*** GIVEN RECORDS ***

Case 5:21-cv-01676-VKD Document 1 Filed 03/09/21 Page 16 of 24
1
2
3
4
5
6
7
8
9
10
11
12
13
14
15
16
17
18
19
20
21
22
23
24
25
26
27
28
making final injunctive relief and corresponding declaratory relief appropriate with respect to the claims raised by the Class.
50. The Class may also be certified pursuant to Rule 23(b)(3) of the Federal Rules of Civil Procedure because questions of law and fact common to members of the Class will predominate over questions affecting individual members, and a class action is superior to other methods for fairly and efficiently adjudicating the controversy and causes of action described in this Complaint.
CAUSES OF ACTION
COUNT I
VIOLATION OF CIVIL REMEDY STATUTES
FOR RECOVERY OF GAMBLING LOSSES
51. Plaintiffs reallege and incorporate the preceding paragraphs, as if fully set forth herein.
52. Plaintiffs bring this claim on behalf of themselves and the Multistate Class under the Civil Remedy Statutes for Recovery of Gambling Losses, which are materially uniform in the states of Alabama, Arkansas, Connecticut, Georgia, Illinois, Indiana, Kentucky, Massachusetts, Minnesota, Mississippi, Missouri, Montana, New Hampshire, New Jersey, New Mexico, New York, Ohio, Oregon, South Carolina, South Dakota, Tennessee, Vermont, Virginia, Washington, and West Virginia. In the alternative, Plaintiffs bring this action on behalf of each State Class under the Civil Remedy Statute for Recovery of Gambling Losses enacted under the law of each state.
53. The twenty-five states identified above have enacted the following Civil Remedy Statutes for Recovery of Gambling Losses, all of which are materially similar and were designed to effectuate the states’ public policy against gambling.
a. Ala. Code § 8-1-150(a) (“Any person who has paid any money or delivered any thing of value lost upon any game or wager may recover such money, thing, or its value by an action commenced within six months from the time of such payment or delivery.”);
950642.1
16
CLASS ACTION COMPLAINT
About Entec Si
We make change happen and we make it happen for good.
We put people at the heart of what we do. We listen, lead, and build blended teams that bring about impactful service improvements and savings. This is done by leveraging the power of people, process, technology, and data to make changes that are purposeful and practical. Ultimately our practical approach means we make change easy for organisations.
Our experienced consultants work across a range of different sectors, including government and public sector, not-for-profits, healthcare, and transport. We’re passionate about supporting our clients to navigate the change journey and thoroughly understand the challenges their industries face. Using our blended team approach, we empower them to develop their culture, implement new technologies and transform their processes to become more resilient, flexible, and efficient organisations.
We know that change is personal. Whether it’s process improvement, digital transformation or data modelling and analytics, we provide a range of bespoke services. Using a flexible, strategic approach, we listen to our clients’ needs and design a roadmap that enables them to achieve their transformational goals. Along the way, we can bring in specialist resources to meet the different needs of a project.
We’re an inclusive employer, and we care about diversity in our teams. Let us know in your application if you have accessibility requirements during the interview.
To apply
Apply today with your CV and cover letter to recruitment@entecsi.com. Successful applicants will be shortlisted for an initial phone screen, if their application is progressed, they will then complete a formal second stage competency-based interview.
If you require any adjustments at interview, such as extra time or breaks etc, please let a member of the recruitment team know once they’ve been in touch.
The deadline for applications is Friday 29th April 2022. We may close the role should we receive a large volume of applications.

*** End of GIVEN RECORDS ***

Working from the material above, retype it in its entirety without change.

== PROBLEM SOLUTION ==
Case 5:21-cv-01676-VKD Document 1 Filed 03/09/21 Page 16 of 24
1
2
3
4
5
6
7
8
9
10
11
12
13
14
15
16
17
18
19
20
21
22
23
24
25
26
27
28
making final injunctive relief and corresponding declaratory relief appropriate with respect to the claims raised by the Class.
50. The Class may also be certified pursuant to Rule 23(b)(3) of the Federal Rules of Civil Procedure because questions of law and fact common to members of the Class will predominate over questions affecting individual members, and a class action is superior to other methods for fairly and efficiently adjudicating the controversy and causes of action described in this Complaint.
CAUSES OF ACTION
COUNT I
VIOLATION OF CIVIL REMEDY STATUTES
FOR RECOVERY OF GAMBLING LOSSES
51. Plaintiffs reallege and incorporate the preceding paragraphs, as if fully set forth herein.
52. Plaintiffs bring this claim on behalf of themselves and the Multistate Class under the Civil Remedy Statutes for Recovery of Gambling Losses, which are materially uniform in the states of Alabama, Arkansas, Connecticut, Georgia, Illinois, Indiana, Kentucky, Massachusetts, Minnesota, Mississippi, Missouri, Montana, New Hampshire, New Jersey, New Mexico, New York, Ohio, Oregon, South Carolina, South Dakota, Tennessee, Vermont, Virginia, Washington, and West Virginia. In the alternative, Plaintiffs bring this action on behalf of each State Class under the Civil Remedy Statute for Recovery of Gambling Losses enacted under the law of each state.
53. The twenty-five states identified above have enacted the following Civil Remedy Statutes for Recovery of Gambling Losses, all of which are materially similar and were designed to effectuate the states’ public policy against gambling.
a. Ala. Code § 8-1-150(a) (“Any person who has paid any money or delivered any thing of value lost upon any game or wager may recover such money, thing, or its value by an action commenced within six months from the time of such payment or delivery.”);
950642.1
16
CLASS ACTION COMPLAINT
About Entec Si
We make change happen and we make it happen for good.
We put people at the heart of what we do. We listen, lead, and build blended teams that bring about impactful service improvements and savings. This is done by leveraging the power of people, process, technology, and data to make changes that are purposeful and practical. Ultimately our practical approach means we make change easy for organisations.
Our experienced consultants work across a range of different sectors, including government and public sector, not-for-profits, healthcare, and transport. We’re passionate about supporting our clients to navigate the change journey and thoroughly understand the challenges their industries face. Using our blended team approach, we empower them to develop their culture, implement new technologies and transform their processes to become more resilient, flexible, and efficient organisations.
We know that change is personal. Whether it’s process improvement, digital transformation or data modelling and analytics, we provide a range of bespoke services. Using a flexible, strategic approach, we listen to our clients’ needs and design a roadmap that enables them to achieve their transformational goals. Along the way, we can bring in specialist resources to meet the different needs of a project.
We’re an inclusive employer, and we care about diversity in our teams. Let us know in your application if you have accessibility requirements during the interview.
To apply
Apply today with your CV and cover letter to recruitment@entecsi.com. Successful applicants will be shortlisted for an initial phone screen, if their application is progressed, they will then complete a formal second stage competency-based interview.
If you require any adjustments at interview, such as extra time or breaks etc, please let a member of the recruitment team know once they’ve been in touch.
The deadline for applications is Friday 29th April 2022. We may close the role should we receive a large volume of applications.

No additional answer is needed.